Search the data for the word "Jakarta" and copy every line where it occurs.

Page images and extracted text
────────────────

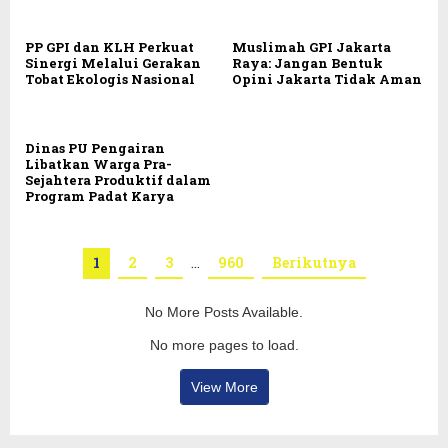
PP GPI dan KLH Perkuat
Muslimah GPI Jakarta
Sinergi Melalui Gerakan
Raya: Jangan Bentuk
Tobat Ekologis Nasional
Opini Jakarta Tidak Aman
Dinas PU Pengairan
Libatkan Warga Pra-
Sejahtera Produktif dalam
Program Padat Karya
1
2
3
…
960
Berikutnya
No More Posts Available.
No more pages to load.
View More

────────────────

Exercise result
Muslimah GPI Jakarta
Opini Jakarta Tidak Aman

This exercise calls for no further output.